Exercise goal: Which lines in the material below contain the word "down"? Copy each of them.

Data:
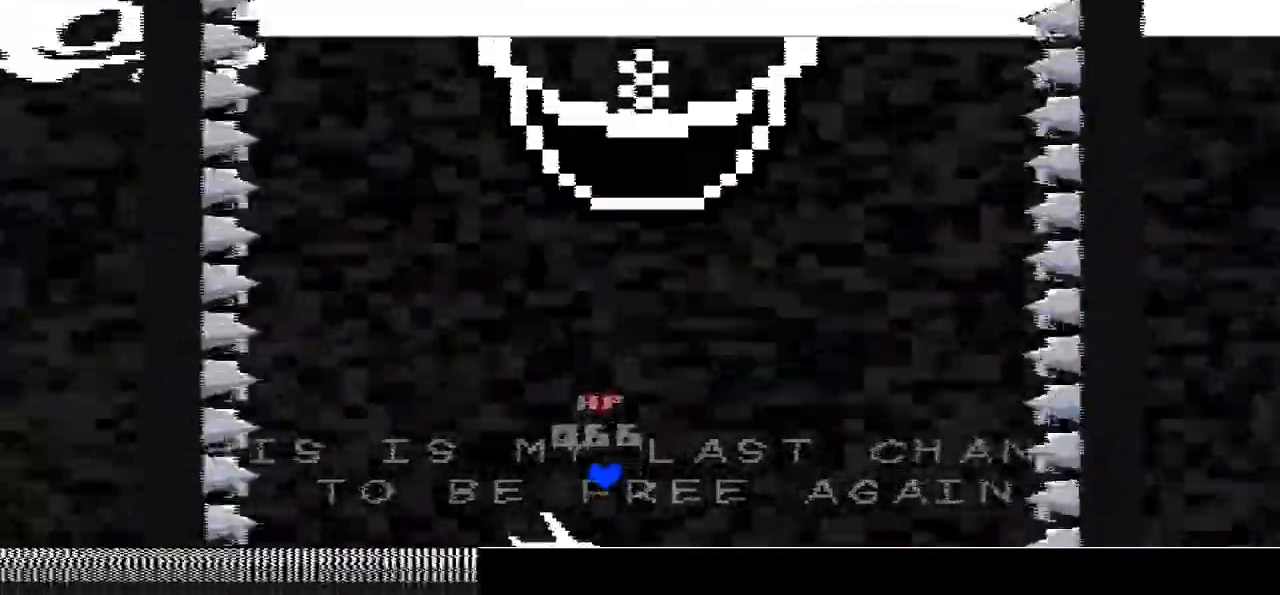
{"keys": ["up"], "events": [[234, "right", "down"], [300, "right", "up"], [501, "up", "down"]]}
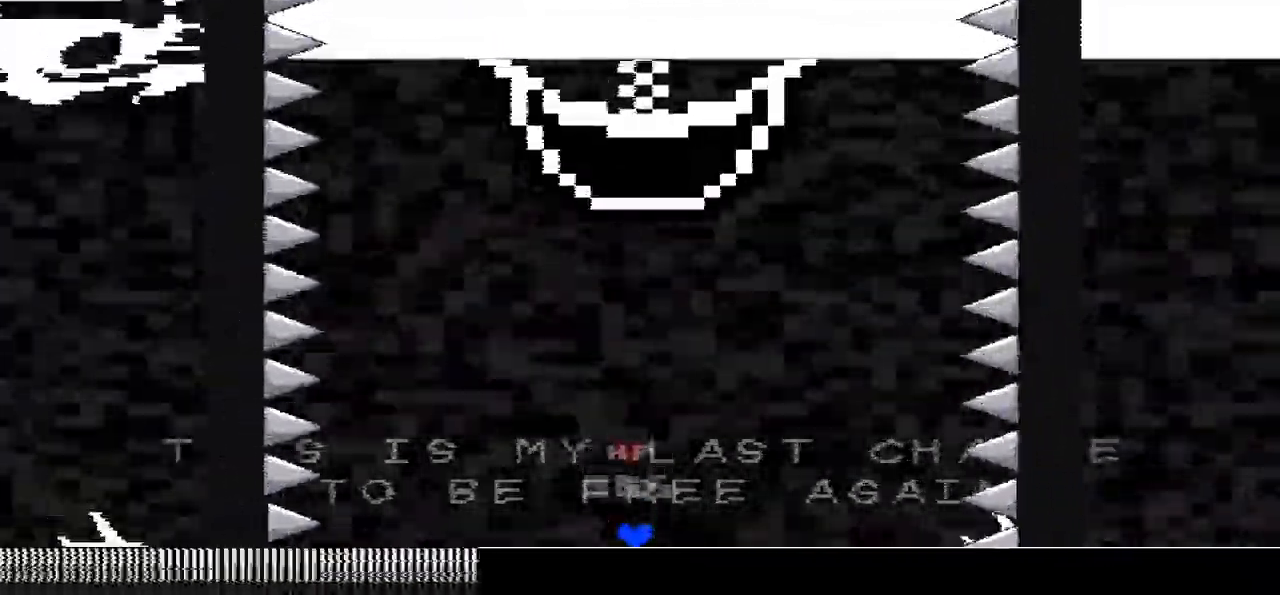
{"keys": [], "events": [[200, "up", "up"]]}
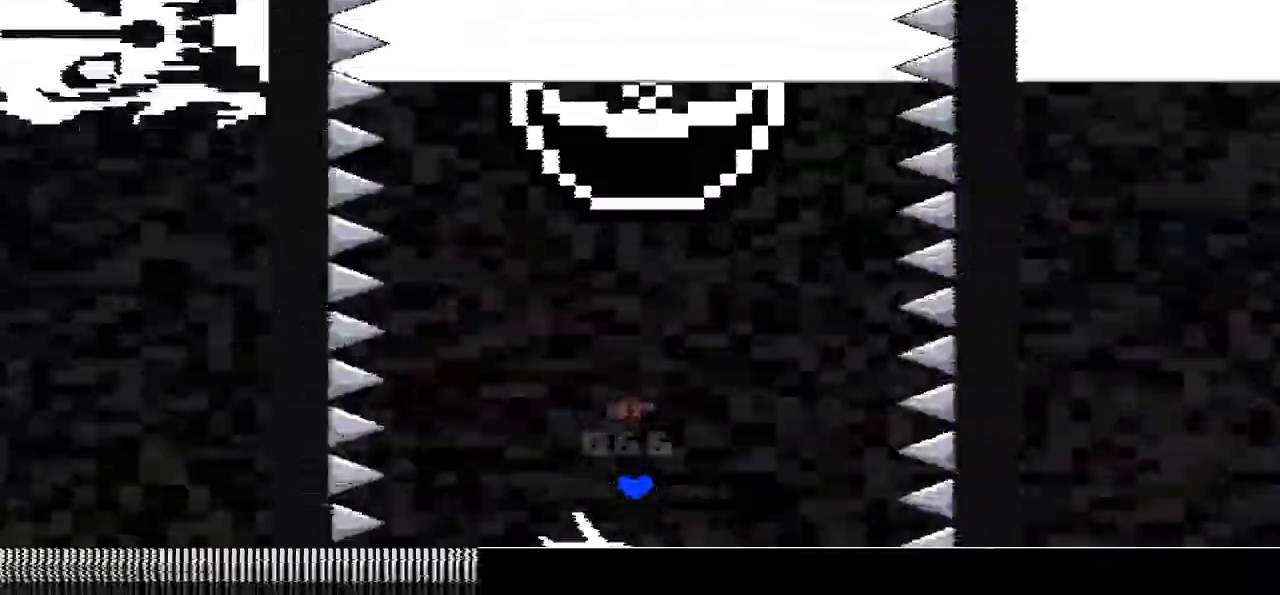
{"keys": ["up"], "events": [[501, "up", "down"]]}
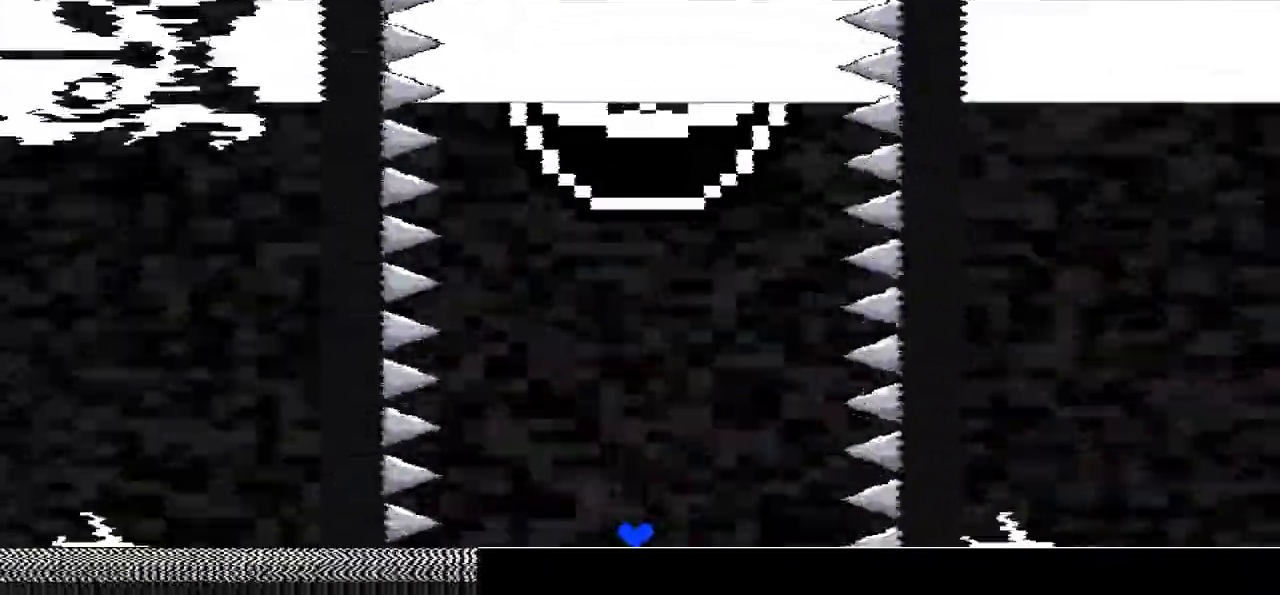
{"keys": [], "events": [[166, "up", "up"]]}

Response area:
{"keys": ["up"], "events": [[234, "right", "down"], [300, "right", "up"], [501, "up", "down"]]}
{"keys": ["up"], "events": [[501, "up", "down"]]}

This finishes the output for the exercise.